Pride isn’t really a controversial issue.

People aren’t posting passive aggressive Facebook statues arguing for or against hubris.Whether you go to church or not, most people agree: pride is dangerous, and can be taken too far.

We’re all on the same page there.

If you do go to church, chances are you hear it discussed all the time. How our pride gets in the way of our relationship with God. How it leads to bad choices. Choices where we try to be God.

Yet, we often fail to see the connection between our pride and our food choices.

We eat items loaded with artificial preservatives that prevent our bodies from operating the way God designed, all in the name of not having the time to make better choices. Or because we flat out don’t want to make a choice that is better for the body God gave us.

When we’re deficient in some vitamin, we don’t seek out foods that God created containing those vitamins. Instead, we take pills or drink some powder/shake situation “that doesn’t taste too bad” and that way we don’t have to change what we’re eating.

This takes me back old school to Genesis 11. The Tower of Babel. The story is short and simple: people got together and said, “hey, let’s make a name for ourselves and build a tower to the Heavens.” God said something that roughly translated to: “Oh no you didn’t!” Then He mixed up their languages (they had just one when they started the tower) and spread those arrogant people throughout the earth.
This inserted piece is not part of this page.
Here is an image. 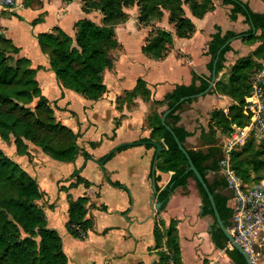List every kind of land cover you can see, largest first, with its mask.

Our lesson: don’t try to be God. Don’t think you’re smart enough and/or worthy enough to “reach” God by your own volition.

As Christians, the same logic should apply to how we eat. Don’t we believe what God created is enough?   Do we truly believe that He provides for us? Do we believe that the plants and animals we eat serve a nutritional purpose so that our bodies replenish and function the way God designed them?

Or, do we eat like we know better than God?

Most of us, whether intentionally or unintentionally, are doing just that.

In the US, if you’re buying seeds to grow food, it’s likely coming from a handful of large corporations. Most of these companies genetically modify seeds to do everything from resisting bugs to becoming sterile after the first generation so that farmers/gardeners have to buy a new set of seeds each year.

This of course, can be costly for farmers, and net a huge profit for these corporations. Not to mention, it significantly impacts those in many parts of the world who might not have the money to buy seeds every year, but can save their seeds year after year and thus feed their families. As a result, these new “developments” seriously impact hunger around the world; a problem that is only getting worse despite estimations that plenty of food exists to feed everyone in the world.

We aren’t glorifying creation with our food choices; we’re telling God His work needs improvement.

What’s the definition of hubris again?

“(in a Greek tragedy) an excess of ambition, pride, etc ultimately causing the transgressor’s ruin.”

Greek tragedy or Tower of Babel, call it what you want. But we might be writing our own tragedy.